In response to requests from stakeholders, FDA extended the May 31, 2014 comment deadline on its proposal to establish sanitary transportation requirements for vehicles and transportation equipment. The new deadline for public comment is July 30, 2014. In a May 8 letter, 22 industry groups sought a 90-day extension and said they needed more time to consider several sections of the proposed rule that could have “unintended consequences.” FDA granted a 60-day extension. The agency has a court-ordered deadline of March 31, 2016 for issuing the final rule.
The proposed rule on sanitary transportation of human and animal foods is one of seven regulations mandated by the Food Safety Modernization Act.
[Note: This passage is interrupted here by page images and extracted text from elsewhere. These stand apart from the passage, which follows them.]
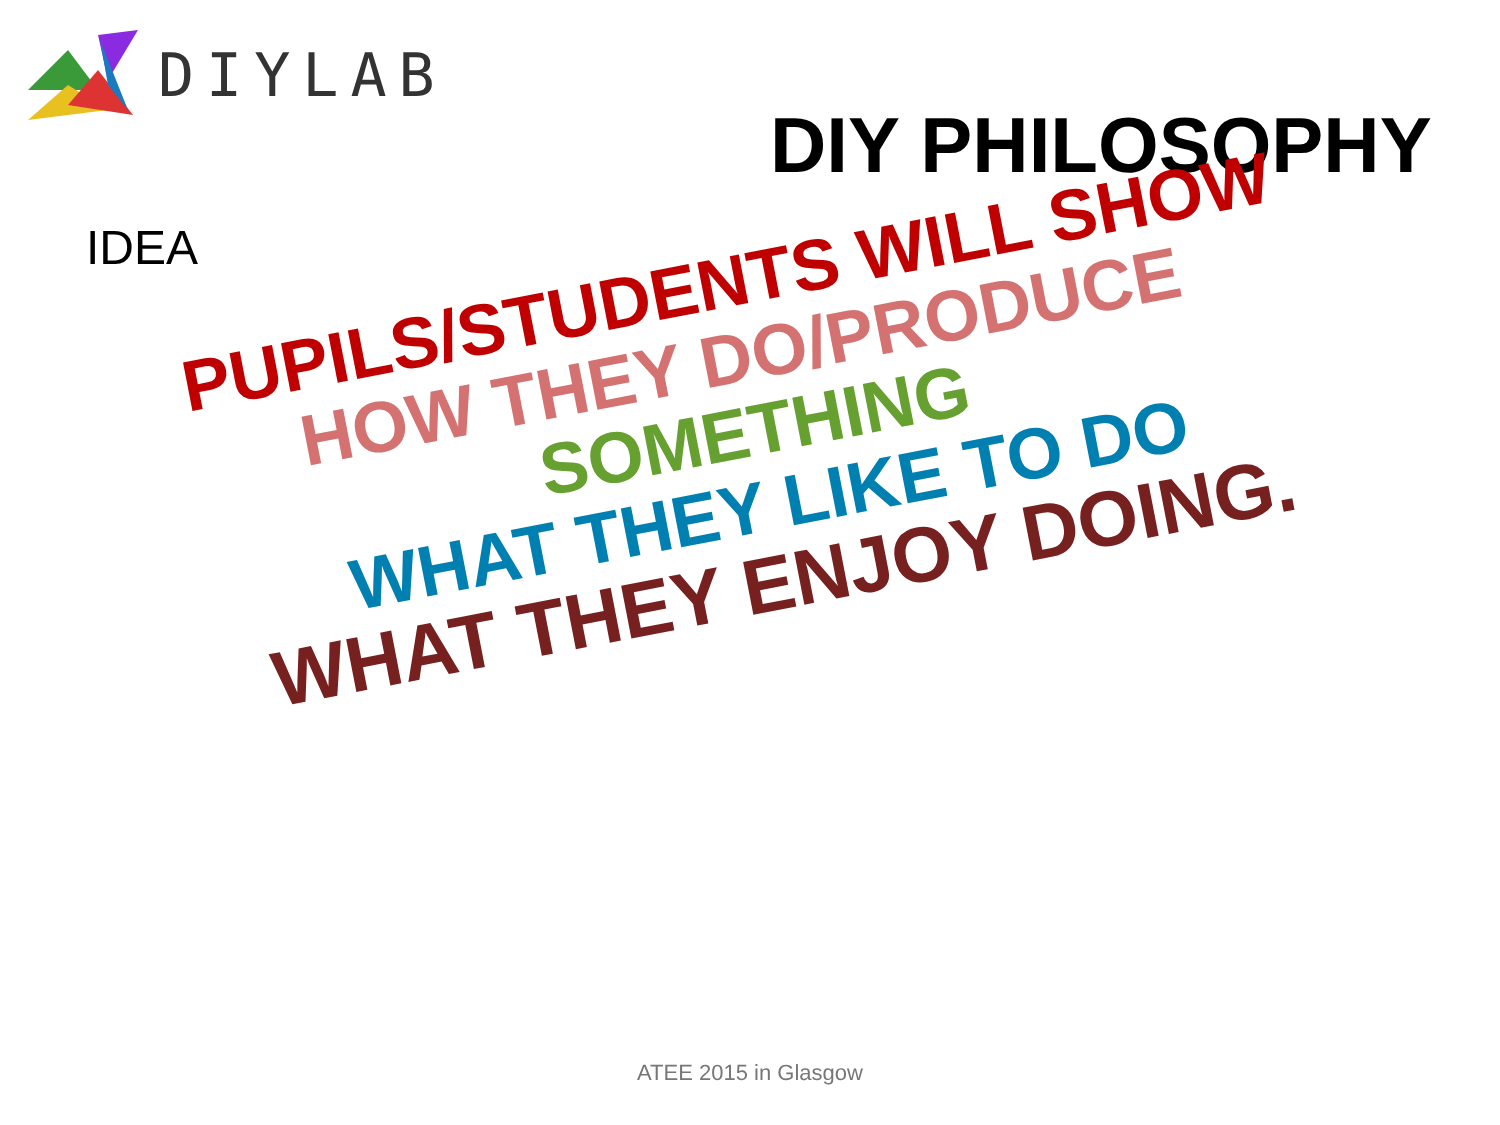DIYLAB
DIY PHILOSOPHY
IDEA
PUPILS/STUDENTS WILL SHOW
HOW THEY DO/PRODUCE
SOMETHING
WHAT THEY LIKE TO DO
WHAT THEY ENJOY DOING.
ATEE 2015 in Glasgow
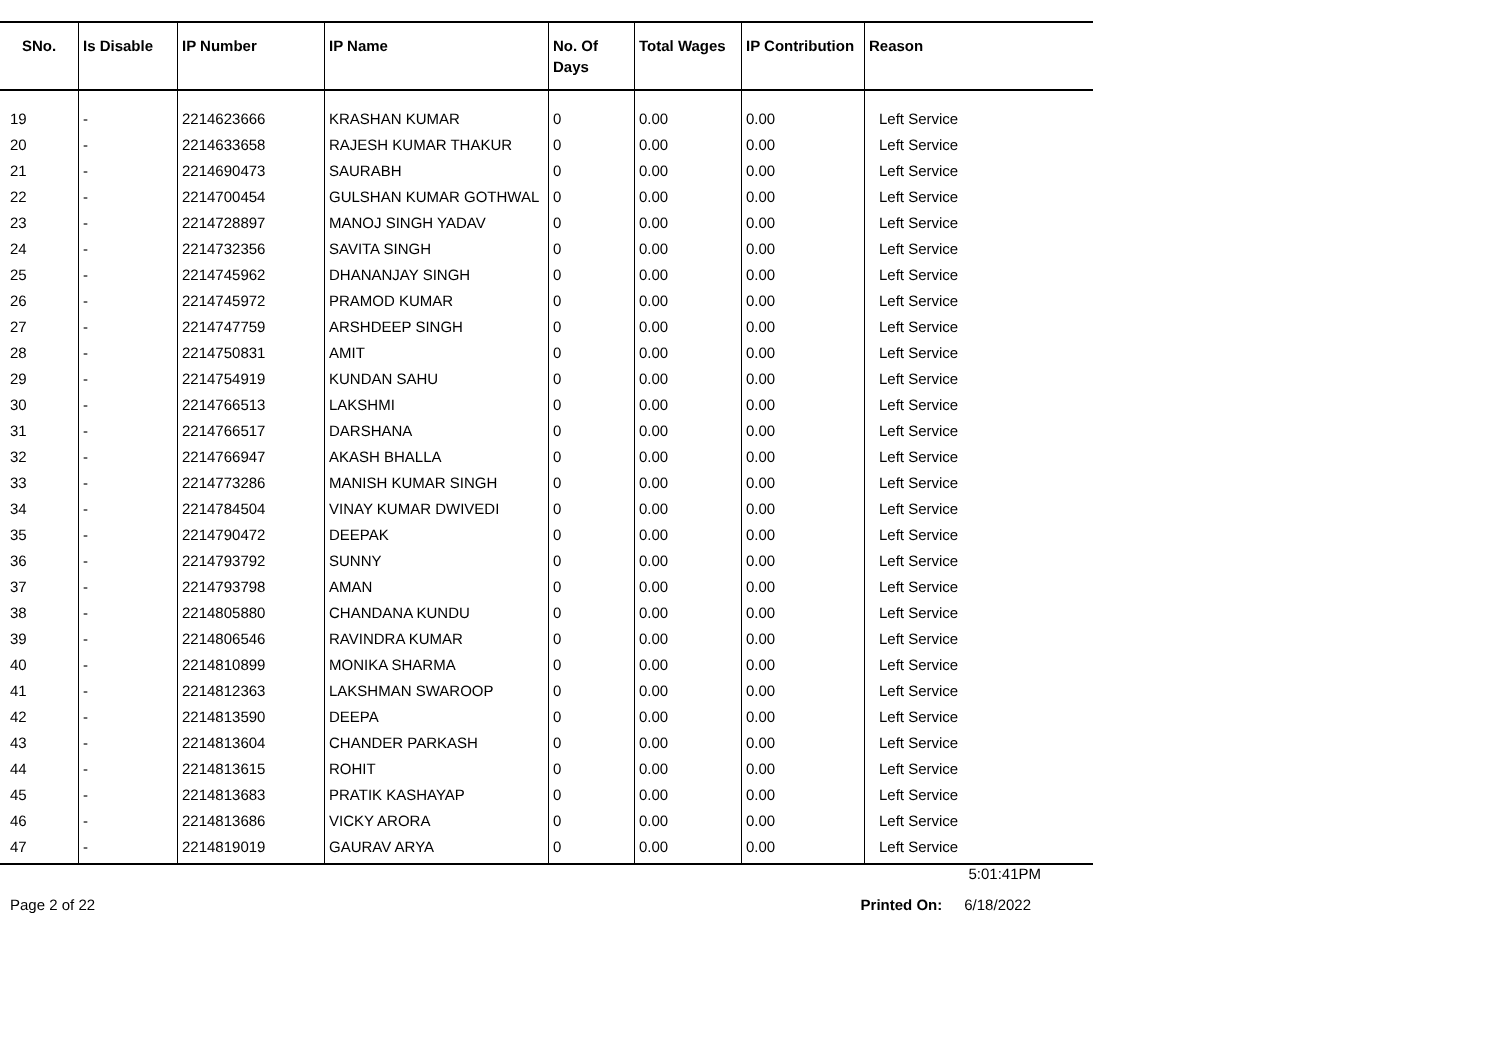| SNo. | Is Disable | IP Number | IP Name | No. Of Days | Total Wages | IP Contribution | Reason |
| --- | --- | --- | --- | --- | --- | --- | --- |
| 19 | - | 2214623666 | KRASHAN KUMAR | 0 | 0.00 | 0.00 | Left Service |
| 20 | - | 2214633658 | RAJESH KUMAR THAKUR | 0 | 0.00 | 0.00 | Left Service |
| 21 | - | 2214690473 | SAURABH | 0 | 0.00 | 0.00 | Left Service |
| 22 | - | 2214700454 | GULSHAN KUMAR GOTHWAL | 0 | 0.00 | 0.00 | Left Service |
| 23 | - | 2214728897 | MANOJ SINGH YADAV | 0 | 0.00 | 0.00 | Left Service |
| 24 | - | 2214732356 | SAVITA SINGH | 0 | 0.00 | 0.00 | Left Service |
| 25 | - | 2214745962 | DHANANJAY SINGH | 0 | 0.00 | 0.00 | Left Service |
| 26 | - | 2214745972 | PRAMOD KUMAR | 0 | 0.00 | 0.00 | Left Service |
| 27 | - | 2214747759 | ARSHDEEP SINGH | 0 | 0.00 | 0.00 | Left Service |
| 28 | - | 2214750831 | AMIT | 0 | 0.00 | 0.00 | Left Service |
| 29 | - | 2214754919 | KUNDAN SAHU | 0 | 0.00 | 0.00 | Left Service |
| 30 | - | 2214766513 | LAKSHMI | 0 | 0.00 | 0.00 | Left Service |
| 31 | - | 2214766517 | DARSHANA | 0 | 0.00 | 0.00 | Left Service |
| 32 | - | 2214766947 | AKASH BHALLA | 0 | 0.00 | 0.00 | Left Service |
| 33 | - | 2214773286 | MANISH KUMAR SINGH | 0 | 0.00 | 0.00 | Left Service |
| 34 | - | 2214784504 | VINAY KUMAR DWIVEDI | 0 | 0.00 | 0.00 | Left Service |
| 35 | - | 2214790472 | DEEPAK | 0 | 0.00 | 0.00 | Left Service |
| 36 | - | 2214793792 | SUNNY | 0 | 0.00 | 0.00 | Left Service |
| 37 | - | 2214793798 | AMAN | 0 | 0.00 | 0.00 | Left Service |
| 38 | - | 2214805880 | CHANDANA KUNDU | 0 | 0.00 | 0.00 | Left Service |
| 39 | - | 2214806546 | RAVINDRA KUMAR | 0 | 0.00 | 0.00 | Left Service |
| 40 | - | 2214810899 | MONIKA SHARMA | 0 | 0.00 | 0.00 | Left Service |
| 41 | - | 2214812363 | LAKSHMAN SWAROOP | 0 | 0.00 | 0.00 | Left Service |
| 42 | - | 2214813590 | DEEPA | 0 | 0.00 | 0.00 | Left Service |
| 43 | - | 2214813604 | CHANDER PARKASH | 0 | 0.00 | 0.00 | Left Service |
| 44 | - | 2214813615 | ROHIT | 0 | 0.00 | 0.00 | Left Service |
| 45 | - | 2214813683 | PRATIK KASHAYAP | 0 | 0.00 | 0.00 | Left Service |
| 46 | - | 2214813686 | VICKY ARORA | 0 | 0.00 | 0.00 | Left Service |
| 47 | - | 2214819019 | GAURAV ARYA | 0 | 0.00 | 0.00 | Left Service |
5:01:41PM
Page 2 of 22 Printed On: 6/18/2022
As I mentioned in the February issue, this rule is a key component of the implementation of FSMA’s provisions. The sanitary transportation rule deals with requirements for refrigeration of food, cleaning of vehicles between shipments, and protection of food during transportation. The proposed rule would establish requirements for vehicles and transportation equipment and operations, as well as for training, records and procedures for waivers.
With some exceptions, the rule would apply to shippers, receivers, and carriers who transport food in the United States by motor or rail vehicle, whether or not the food enters interstate commerce. It would also apply to a person outside of the United States, such as an exporter, who ships food to the United States in an international freight container if it will be consumed or distributed in the United States.
Among the exemptions are the transportation of raw agricultural commodities performed by farms. Also exempt are shippers, receivers, or carriers engaged in food transportation operations that have less than $500,000 in total annual sales. Food that is transshipped and not meant for consumption in the U.S. is also exempt, as well as shelf-stable foods, compressed food gases and live food animals.
According to FDA’s estimates the proposed sanitary transportation rule will impact 83,609 businesses and the average cost is estimated at $1,784 per business in the first year, for a total of $149.1 million. The ongoing annual cost to the regulated companies is estimated at over $30 million.
As you will see elsewhere in this issue, I will be participating in a FSMA panel with CFSAN Director Michael Landa and former CFSAN Director Robert Brackett at the IFT annual meeting in New Orleans in a June 23 1:30 p.m. session. And it’s a safe bet that this proposed transportation rule will feature there among other hot topics.